I feel like one of the takeaways here is that Rust protects your code as long as what your code is doing stays predictably in-process. Touching the filesystem is always ripe with runtime failures that your programming language just can't protect you from. (Or maybe it also suggests the `std::fs` API needs to be reworked to make some of these occurrences, if not impossible, at least harder.)
On a separate note: I have a private "coretools" reimplementation in Zig (not aiming to replace anything, just for fun), and I'm striving to keep it 100% Zig with no libc calls anywhere. Which may or may not turn out to be possible, we'll see.

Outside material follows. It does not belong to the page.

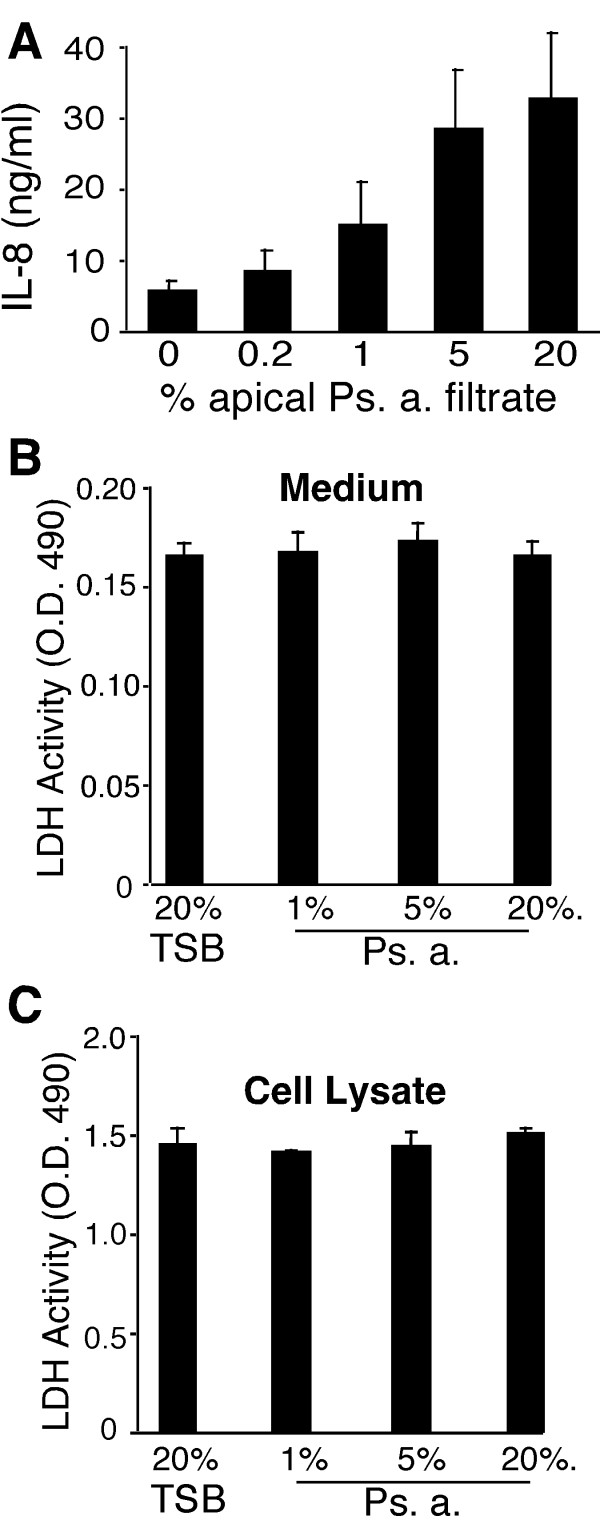
Treatment of well-differentiated hTBE cells with Ps. a. culture filtrates induced IL-8 secretion and was non-toxic. A) The apical surface of well-differentiated hTBE cell culures was challenged with the indicated concentration of Ps. a. filtrate or 20% TSB as a control (0% Ps. a. group) in the presence of 10% human serum, and IL-8 was measured in the 24-hour conditioned basolateral medium. The results are the mean + SEM from 3 independent experiments with cell cultures from 3 different donors. B and C) Ps. a. filtrate was essentially non-toxic as illustrated by lack of LDH secretion into the medium and retention of cellular LDH. The results are from three replicate wells (mean + SD).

However, cross-checking uutils I noticed it does have a bunch of unsafe blocks that call into libc, e.g. https://github.com/uutils/coreutils/blob/77302dbc87bcc7caf87.... Thankfully they're pretty minimal, but every such block can reduce the safety provided by a Rust rewrite.
> and I'm striving to keep it 100% Zig with no libc calls anywhere. Which may or may not turn out to be possible, we'll see.

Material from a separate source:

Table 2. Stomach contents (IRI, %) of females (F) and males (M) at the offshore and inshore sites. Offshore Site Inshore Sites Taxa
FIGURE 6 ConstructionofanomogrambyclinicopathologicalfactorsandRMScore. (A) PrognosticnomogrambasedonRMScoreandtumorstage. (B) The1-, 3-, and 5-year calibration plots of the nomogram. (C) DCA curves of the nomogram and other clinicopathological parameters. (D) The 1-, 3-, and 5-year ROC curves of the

Probably will depend on what platform(s) you're targeting and/or your appetite for dealing with breakage. You can avoid libc on Linux due to its stable syscall interface, but that's not necessarily an option on other platforms. macOS, for instance, can and does break syscall compatibility and requires you to go through libSystem instead. Go got bit by this [0]. I want to say something similar applies to Windows as well.
This Unix StackExchange answer [1] says that quite a few other kernels don't promise syscall compatibility either, though you might be able to somewhat get away with it in practice for some of them.